▶ **Exercise prompt**: Show each line below that contains the string "млрд", and copy every such line in full.

▶ **Information provided**:
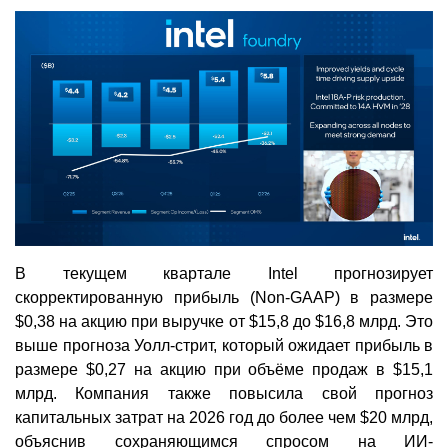
В текущем квартале Intel прогнозирует
скорректированную прибыль (Non-GAAP) в размере
$0,38 на акцию при выручке от $15,8 до $16,8 млрд. Это
выше прогноза Уолл-стрит, который ожидает прибыль в
размере $0,27 на акцию при объёме продаж в $15,1
млрд. Компания также повысила свой прогноз
капитальных затрат на 2026 год до более чем $20 млрд,
объяснив сохраняющимся спросом на ИИ-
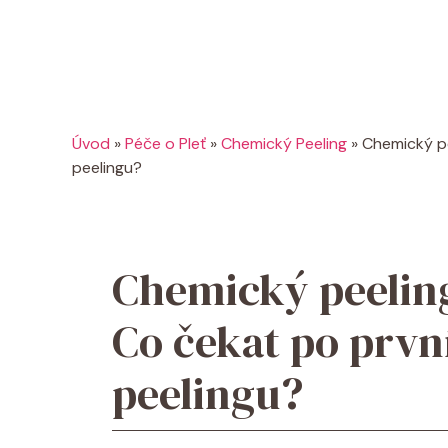
Úvod
»
Péče o Pleť
»
Chemický Peeling
»
Chemický pe
peelingu?
Chemický peeling
Co čekat po prv
peelingu?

▶ **Written solution**:
$0,38 на акцию при выручке от $15,8 до $16,8 млрд. Это
млрд. Компания также повысила свой прогноз
капитальных затрат на 2026 год до более чем $20 млрд,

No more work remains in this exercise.